I’ve been reading quite a few books on past and present extinctions, and some of them are pretty good. When I’m back at my non-work computer I’ll pull up some of the titles.


I am reading Lichens of North America by Brodo et al… Most of the book is about identification but the first chapters are a really good general introduction. And the photos are awesome.


My current one for a chapter or two before going to bed is Spying on Whales.

Goodreads summary

@leafybye , have you read California’s Fading Wildflowers: Lost Legacy and Biological Invasions by Richard A. Minnich?

No, sounds like a good one to check out!

I dont know about “Natural History book”, but I am reading a nice book about a lady (in Australia) who is trying to reforest her property back into sub-tropical rainforest after the area was logged for timber in the early 1900s. Its called “White beech” by Germaine Greer. The book talks about all the struggles that took place, for example, her trying to fight an uncountable amount of invasive species that can cover a whole property in weeks.

Its a good book…


Now I’m listening to a very old Botany text in the public domain and recorded by LibriVox.
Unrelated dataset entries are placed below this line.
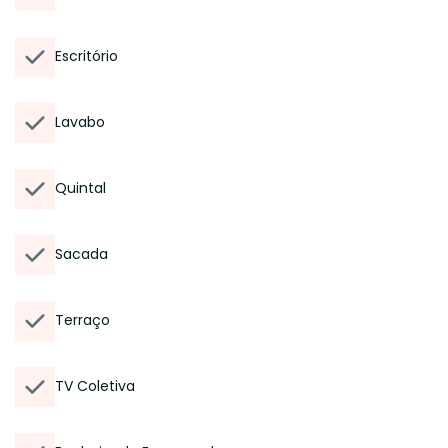
Escritório
Lavabo
Quintal
Sacada
Terraço
TV Coletiva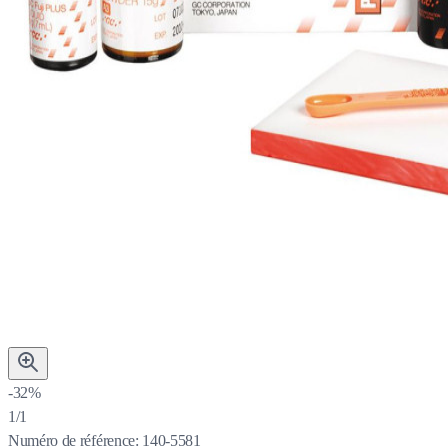
-32%
1/1
Numéro de référence:
140-5581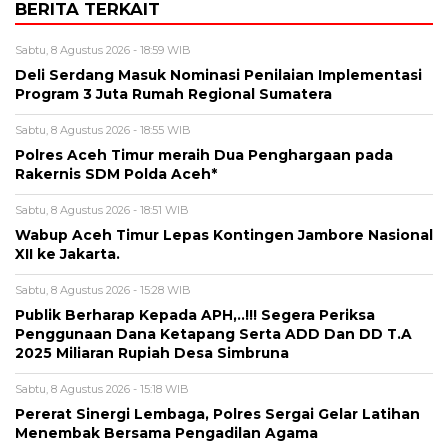
BERITA TERKAIT
Sabtu, 8 Agustus 2026 - 18:59 WIB
Deli Serdang Masuk Nominasi Penilaian Implementasi
Program 3 Juta Rumah Regional Sumatera
Sabtu, 8 Agustus 2026 - 18:55 WIB
Polres Aceh Timur meraih Dua Penghargaan pada
Rakernis SDM Polda Aceh*
Sabtu, 8 Agustus 2026 - 18:51 WIB
Wabup Aceh Timur Lepas Kontingen Jambore Nasional
XII ke Jakarta.
Sabtu, 8 Agustus 2026 - 15:28 WIB
Publik Berharap Kepada APH,..!!! Segera Periksa
Penggunaan Dana Ketapang Serta ADD Dan DD T.A
2025 Miliaran Rupiah Desa Simbruna
Sabtu, 8 Agustus 2026 - 15:18 WIB
Pererat Sinergi Lembaga, Polres Sergai Gelar Latihan
Menembak Bersama Pengadilan Agama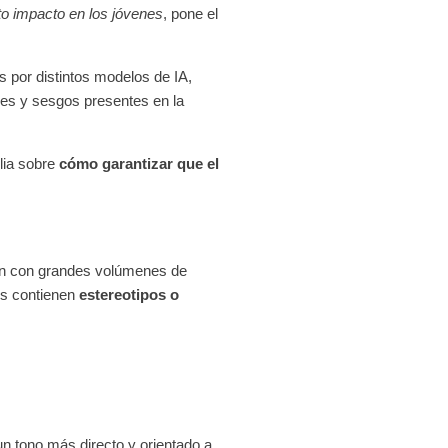
lto impacto en los jóvenes
, pone el
 por distintos modelos de IA,
es y sesgos presentes en la
lia sobre
cómo garantizar que el
enan con grandes volúmenes de
os contienen
estereotipos o
n tono más directo y orientado a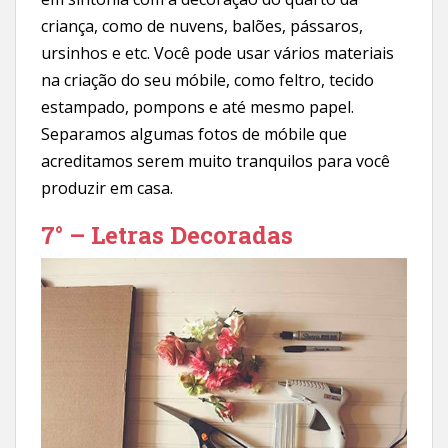
criança, como de nuvens, balões, pássaros,
ursinhos e etc. Você pode usar vários materiais
na criação do seu móbile, como feltro, tecido
estampado, pompons e até mesmo papel.
Separamos algumas fotos de móbile que
acreditamos serem muito tranquilos para você
produzir em casa.
7° – Letras Decoradas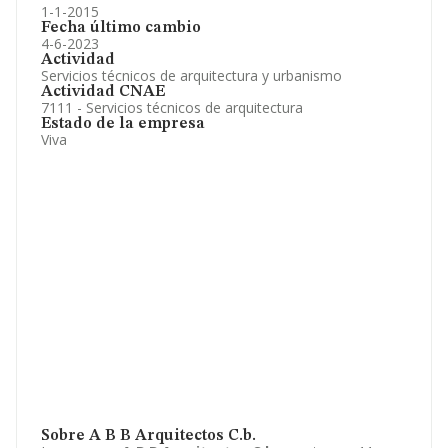
1-1-2015
Fecha último cambio
4-6-2023
Actividad
Servicios técnicos de arquitectura y urbanismo
Actividad CNAE
7111 - Servicios técnicos de arquitectura
Estado de la empresa
Viva
Sobre A B B Arquitectos C.b.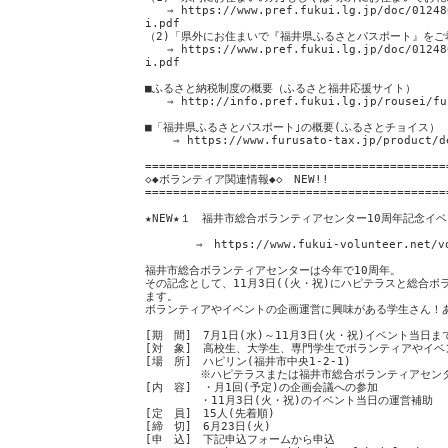
⇒ https://www.pref.fukui.lg.jp/doc/012480
i.pdf
（2)「県外にお住まいで『福井県ふるさとパスポート』をご
⇒ https://www.pref.fukui.lg.jp/doc/012480
i.pdf
■ふるさと納税制度の概要（ふるさと福井応援サイト）
⇒ http://info.pref.fukui.lg.jp/rousei/fur
■「福井県ふるさとパスポート｣の概要(ふるさとチョイス）
⇒ https://www.furusato-tax.jp/product/de
===========================================
◇◆ボランティア関連情報◆◇ NEW!!
===========================================
★NEW★１ 福井市総合ボランティアセンター10周年記念イ
⇒ https://www.fukui-volunteer.net/vol
福井市総合ボランティアセンターは今年で10周年。
その記念として、11月3日((火・祝)にハピテラスと総合
ます。
ボランティアやイベントの企画運営に興味がある学生さん！
[期 間] 7月1日(水)～11月3日(火・祝)イベント当日ま
[対 象] 高校生、大学生、専門学生でボランティアやイ
[場 所] ハピリン(福井市中央1-2-1)
※ハピテラスまたは福井市総合ボランティアセンター
[内 容] ・月1回(予定)の企画会議への参加
・11月3日(火・祝)のイベント当日の運営補助
[定 員] 15人(先着順)
[締 切] 6月23日(火)
[申 込] 下記申込フォームから申込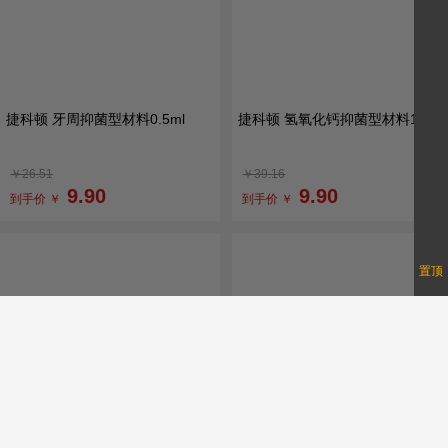
捷科顿 牙周抑菌型材料0.5ml
捷科顿 氢氧化钙抑菌型材料1g
￥26.51
￥39.16
9.90
9.90
到手价 ￥
到手价 ￥
置顶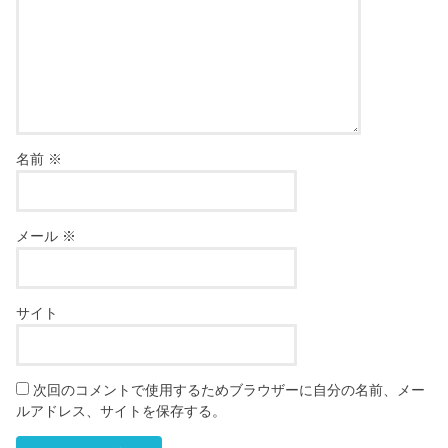
名前
※
メール
※
サイト
次回のコメントで使用するためブラウザーに自分の名前、メー
ルアドレス、サイトを保存する。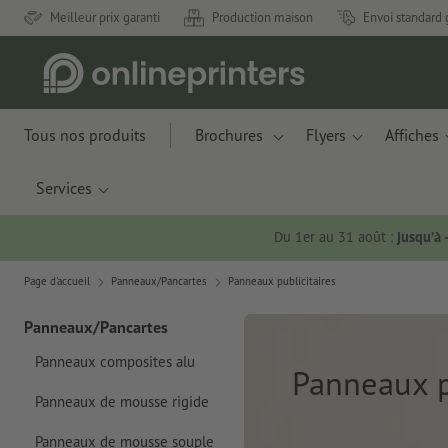
Meilleur prix garanti
Production maison
Envoi standard 
Tous nos produits
Brochures
Flyers
Affiches
Services
Du 1er au 31 août :
jusqu’à
Page d'accueil
Panneaux/Pancartes
Panneaux publicitaires
Panneaux/Pancartes
Panneaux composites alu
Panneaux p
Panneaux de mousse rigide
Panneaux de mousse souple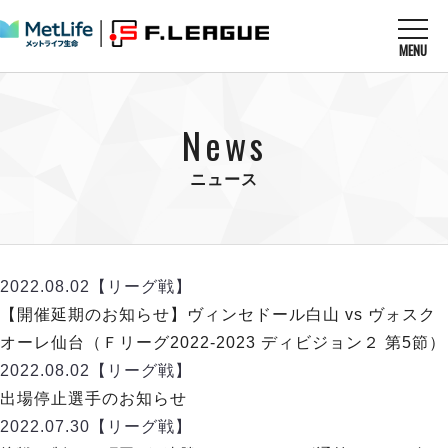
MENU
ニュースを読む
NEWS
News
すべてのニュース
試合を観る
MATCHES
リーグ戦
ニュース
リーグカップ
メットライフ生命Ｆ１リーグ
クラブを知る
CLUB
Ｆチャレンジリーグ
U-23選抜
試合日程
クラブ
メットライフ生命Ｆ１リーグ
2022.08.02
【リーグ戦】
チケットを買う
順位表
TICKET
チケット
【開催延期のお知らせ】ヴィンセドール白山 vs ヴォスク
戦績表
メディア情報
エスポラーダ北海道
オーレ仙台（Ｆリーグ2022-2023 ディビジョン２ 第5節）
警告・退場・出場停止選手
フットサル日本代表
バルドラール浦安
アリーナ情報
2022.08.02
【リーグ戦】
ARENA
個人ランキング｜ゴール
その他
フウガドールすみだ
出場停止選手のお知らせ
個人ランキング｜シュート
しながわシティ
2022.07.30
【リーグ戦】
個人ランキング｜シュート成功率
立川アスレティックFC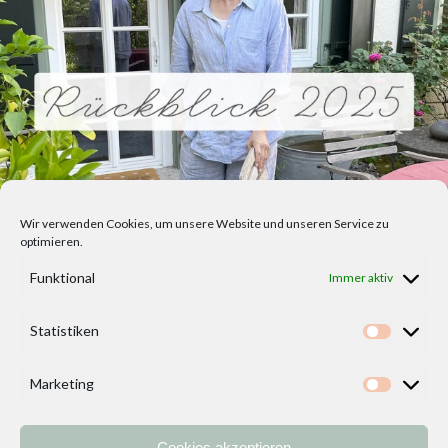
Wir verwenden Cookies, um unsere Website und unseren Service zu
optimieren.
Funktional
Immer aktiv
Statistiken
Statisti
Marketing
Marketi
Cookies akzeptieren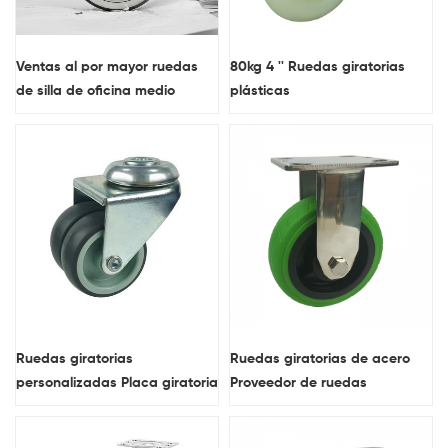
Ventas al por mayor ruedas
80kg 4 '' Ruedas giratorias
de silla de oficina medio
plásticas
transparentes negras de 3
pulgadas para muebles
Ruedas giratorias
Ruedas giratorias de acero
personalizadas Placa giratoria
Proveedor de ruedas
Tpr Ruedas giratorias
resistentes Rueda giratoria
industriales de dos ruedas con
fija Tpr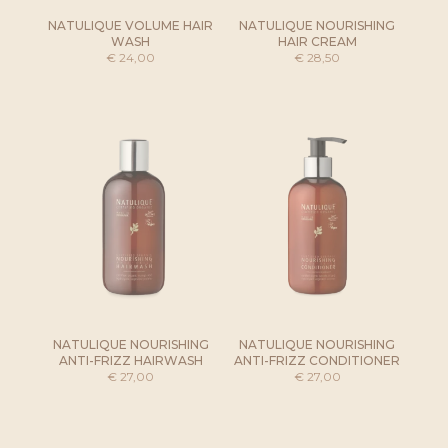
NATULIQUE VOLUME HAIR
NATULIQUE NOURISHING
WASH
HAIR CREAM
€
24,00
€
28,50
NATULIQUE NOURISHING
NATULIQUE NOURISHING
ANTI-FRIZZ HAIRWASH
ANTI-FRIZZ CONDITIONER
€
27,00
€
27,00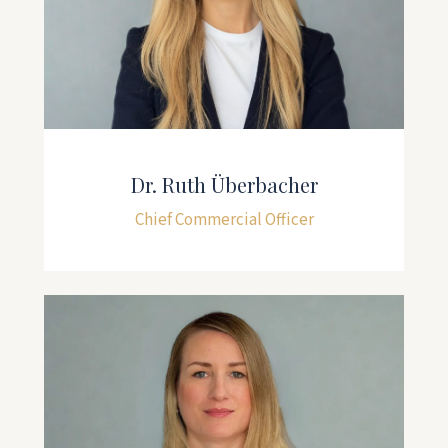
Dr. Ruth Überbacher
Chief Commercial Officer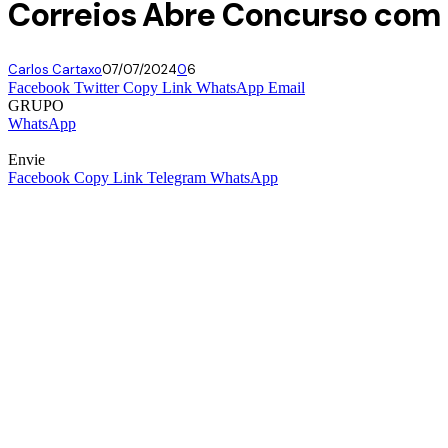
Correios Abre Concurso com 
Carlos Cartaxo
07/07/2024
0
6
Facebook
Twitter
Copy Link
WhatsApp
Email
GRUPO
WhatsApp
Envie
Facebook
Copy Link
Telegram
WhatsApp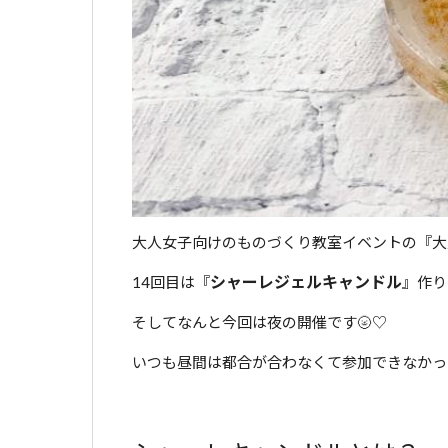
大人女子向けのものづくり教室イベントの『大
シャーレジェルキャンドル
14回目は『
』作り
そしてなんと今回は夜の開催です🌝♡
いつも昼間は都合が合わなくて参加できなかっ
Search “librivox the elelments of Botany.”

Of course a lot of new knowledge has since been learned about plants, but other than some finer points, especially concerning xylem and phloem, whose terms didn’t seem to be invented yet. However, mostly the information is still correct. Interesting to listen to.

Also on Google ebooks free download.

The Elements of Botany by
William RUSCHENBERGER (1807 - 1895)

Although it is quite antiquated in terms of understanding and even chlorophyll is not mentioned.

One of the most recent I read was Neptune’s Ark by David Rains. It is about the fossil marine vertebrates (non-fish) of the North American west coast.

David Quammen’s Spillover: Animal Infections and the Next Human Pandemic, published in 2012, in which he details the increasing number of zoonoses, how they may have crossed over from animal to human, details the efforts made by researchers, and in which he suggested that a coronavirus was a leading candidate to cause the next ‘big one’. A bit on the lengthy side, but an interesting read.


This topic was automatically closed 60 days after the last reply. New replies are no longer allowed.